Golpes bajos / Low Blows
Instantaneas / Snapshots
There’s something about mocking tragic loss that allows the reader to hate the observer even more than what’s being observed. A first reading of Golpes Bajos might fall on eyes as critical as those the poet turns on her own native Argentine culture. On the other hand, some who have turned away in disgust from the awful truth might be enlightened to discover there are better ways than armed reprisals to raise the consciousness of an indifferent public.
This voice arises on the wings of a scandalous irony. Political irony there is aplenty here, fired by contempt for the lack of intelligence underlying social unconcern, but it is in the arena of the more personal that a reporter can land the blows that really sting. Perhaps the only way an observer of particular sensibility can tolerate the abominations of a disintegrating society is to turn the gaze on the petty cruelties of the salon—the surgical glance, the ironic understatement, the fake courtesy.
Is this poet truly as heartless as her brutally real portrayals of the shocking tackiness of human unconsciousness suggest? The answer lies in those interstices where a shred of compassion creeps in, as though in spite of itself.
An example is a scene where a woman watches (with a casual contempt) her married lover pretend to ignore her as he rushes for the train home “although we didn’t go through half the excellent bottles of wine I got for us at a discount …” One can only wonder if the spiteful note she’s written to the wife is justified by the lover-cum-erring husband’s obviously dehumanizing treatment of her.

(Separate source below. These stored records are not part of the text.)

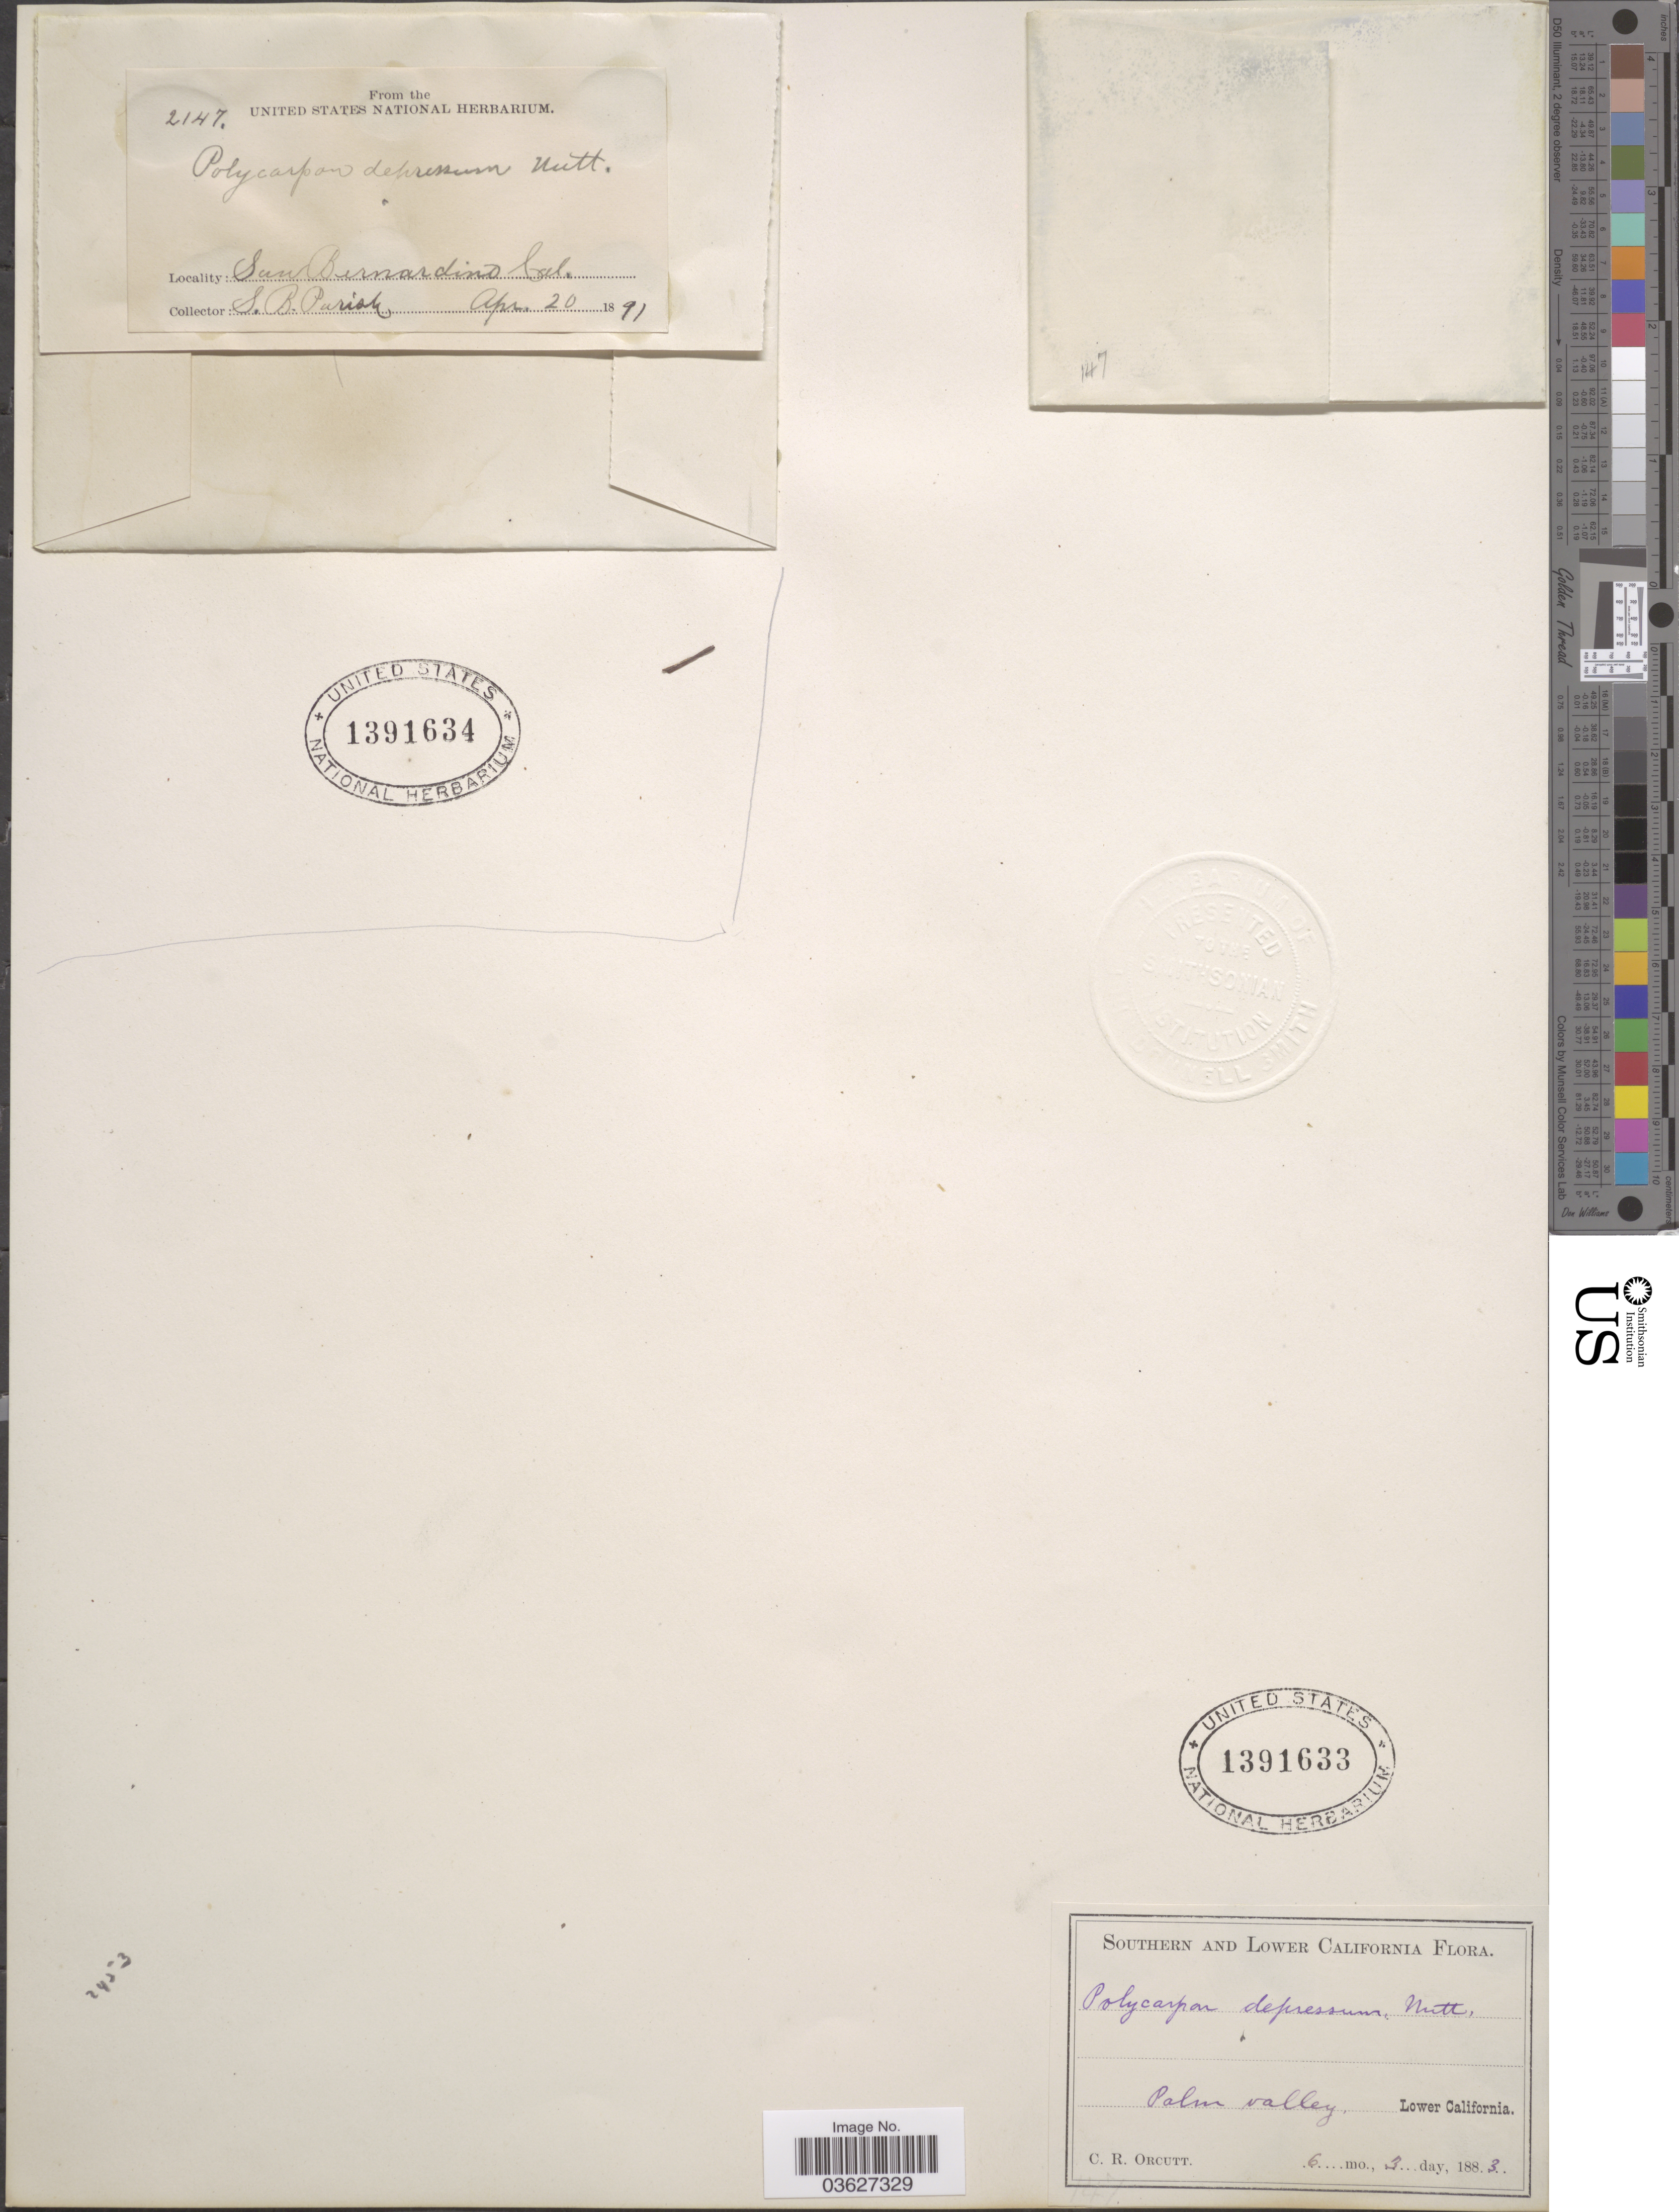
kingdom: Plantae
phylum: Tracheophyta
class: Magnoliopsida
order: Caryophyllales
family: Caryophyllaceae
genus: Polycarpon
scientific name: Polycarpon depressum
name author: Nutt.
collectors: S. B. Parish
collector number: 2147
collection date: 1891-04-20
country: United States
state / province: California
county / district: San Bernardino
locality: San Bernardino.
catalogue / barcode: US 1391634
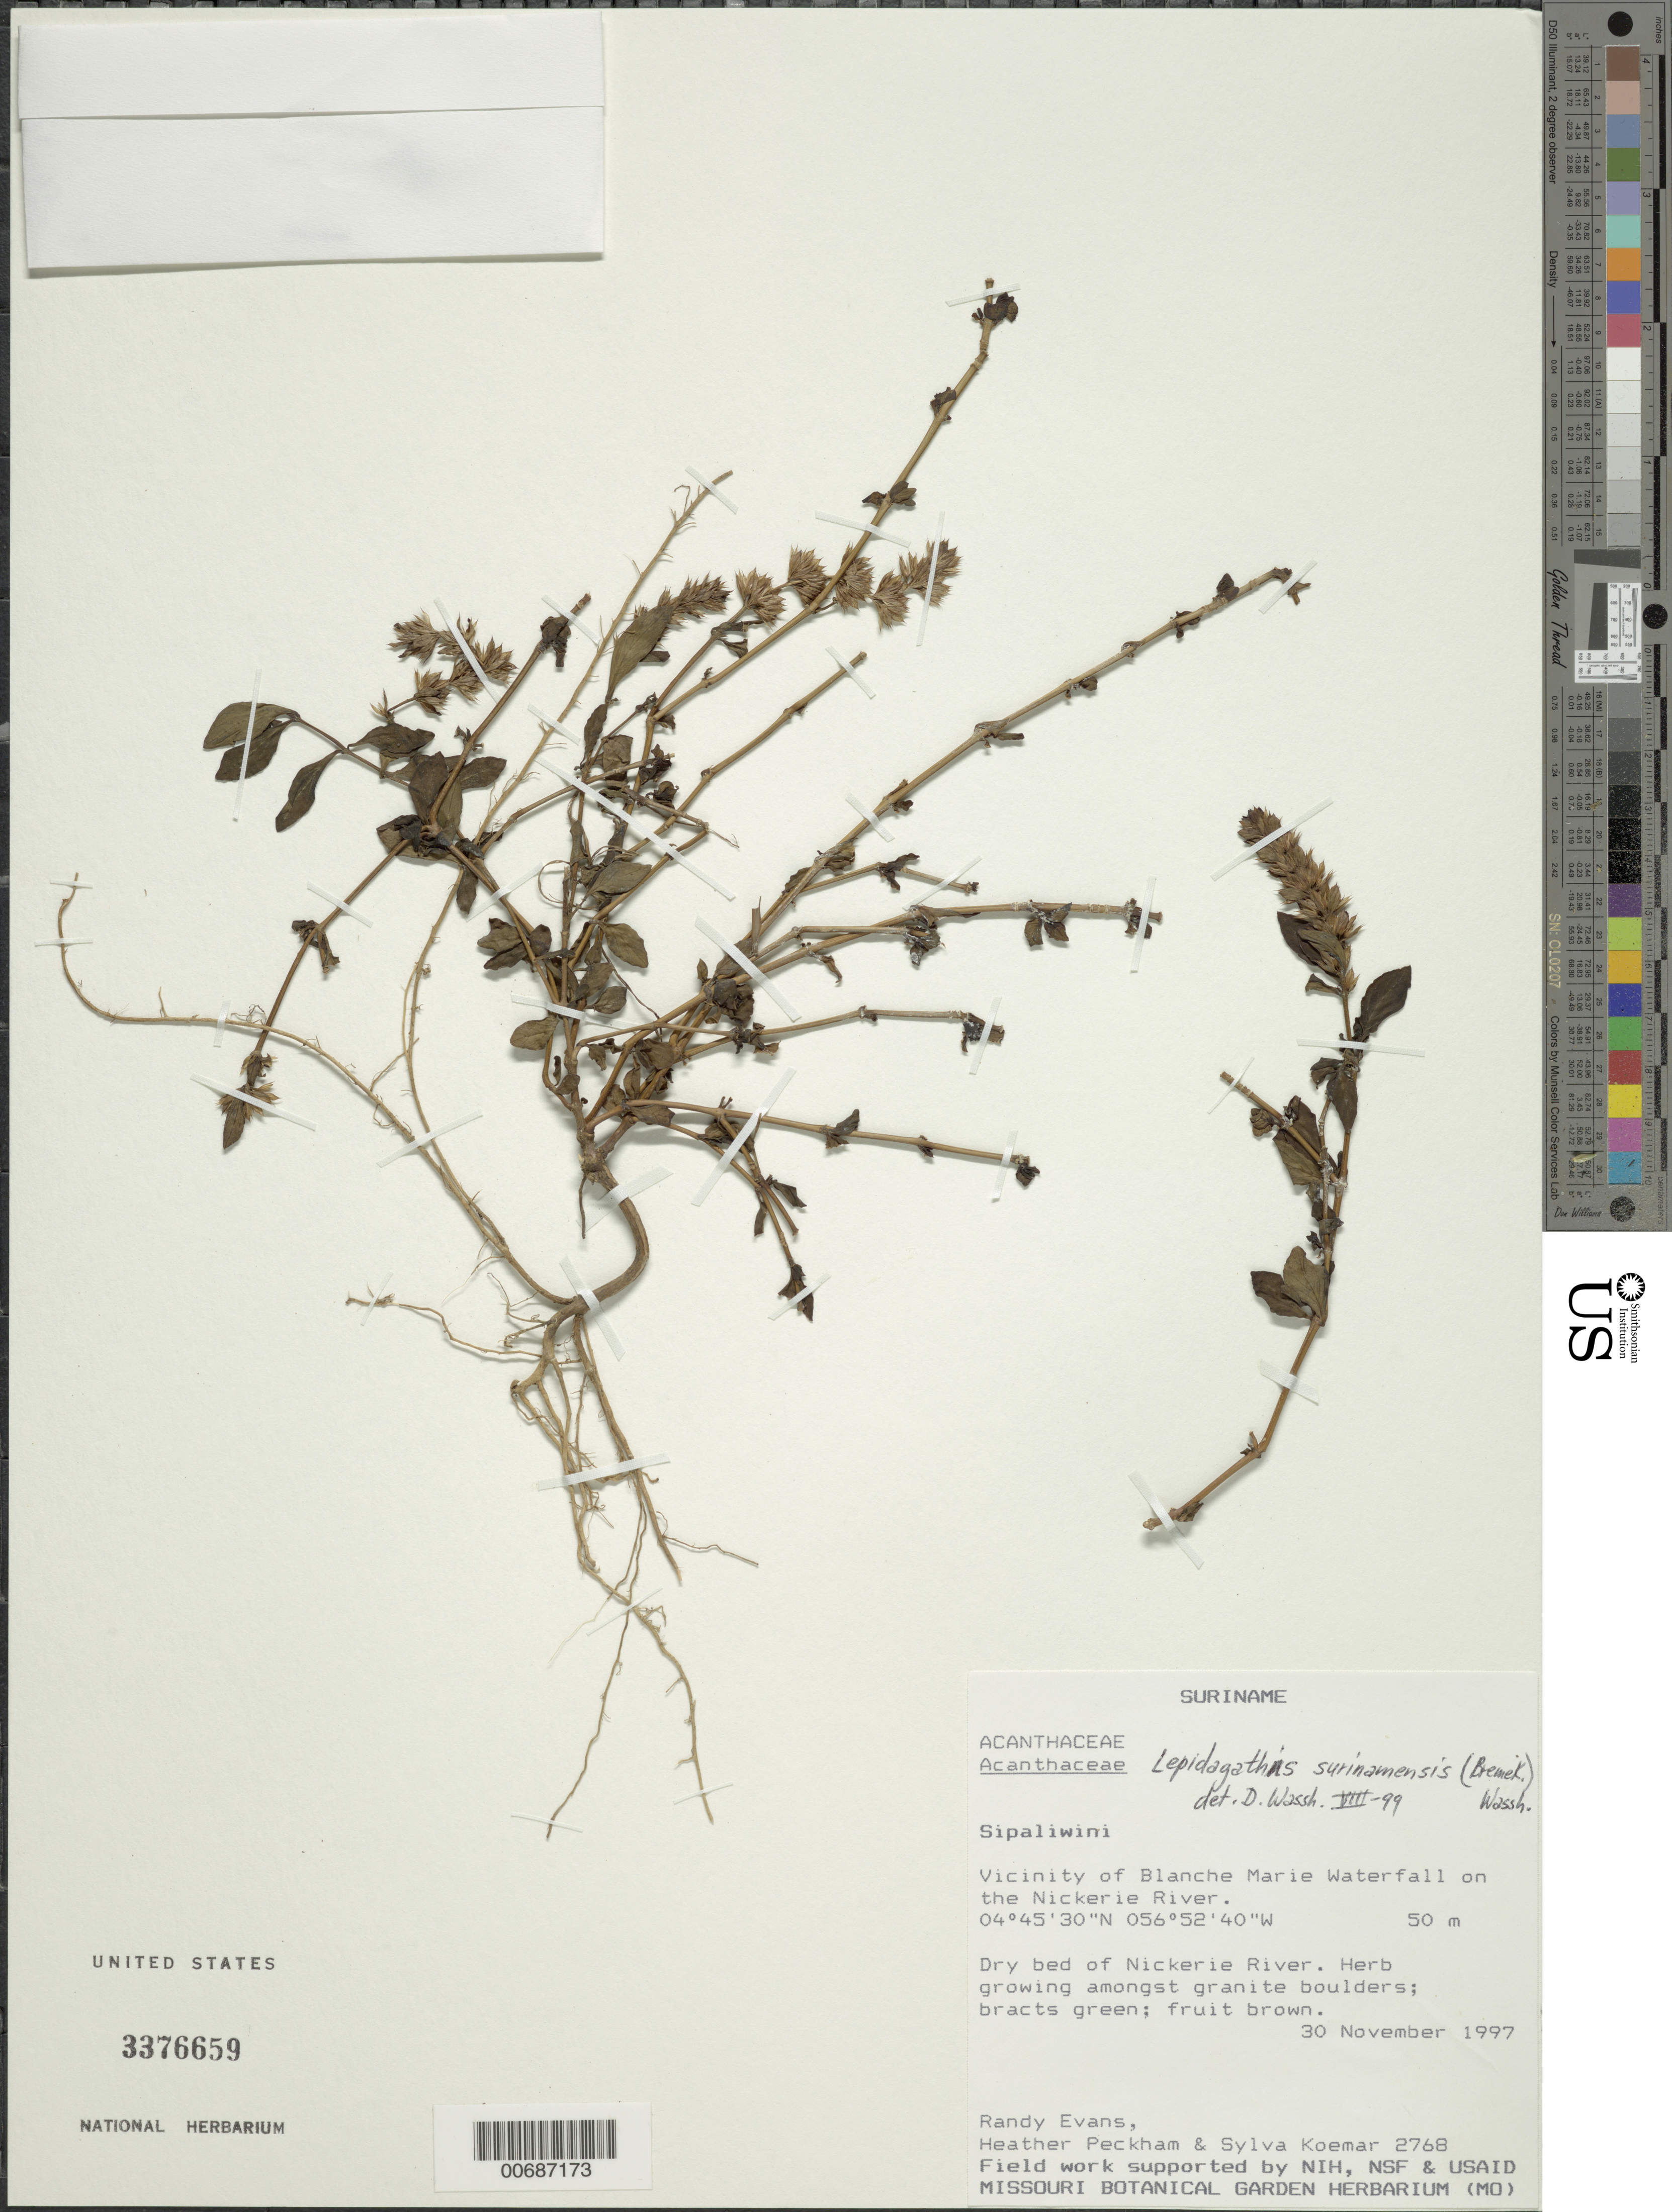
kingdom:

A whole poem (“Mismatch”) summarizes in four lines a marriage in which two people might have had something significant to say to one another and never said a word: “In that house a woman is standing before the window weeping while the man who’d been silent for three months, four days, and five minutes sings an aria that she can’t understand; although she’s perfected her Italian to the nth degree, he only likes to sing in German.”
Alicia Borinsky is professor of Latin American and Comparative Literature and director of the Writing in the Americas Program at Boston University. Working together with a familiar translator the poet herself advises in her preface that “a great part of the pleasure of bilingual editions consists in the counterpoint , , , that lies between languages, the thrill of finding how the same effects may be created in a language with very different cultural associations.” This extra benefit is even more welcome when it is, as in this collection, consciously planned.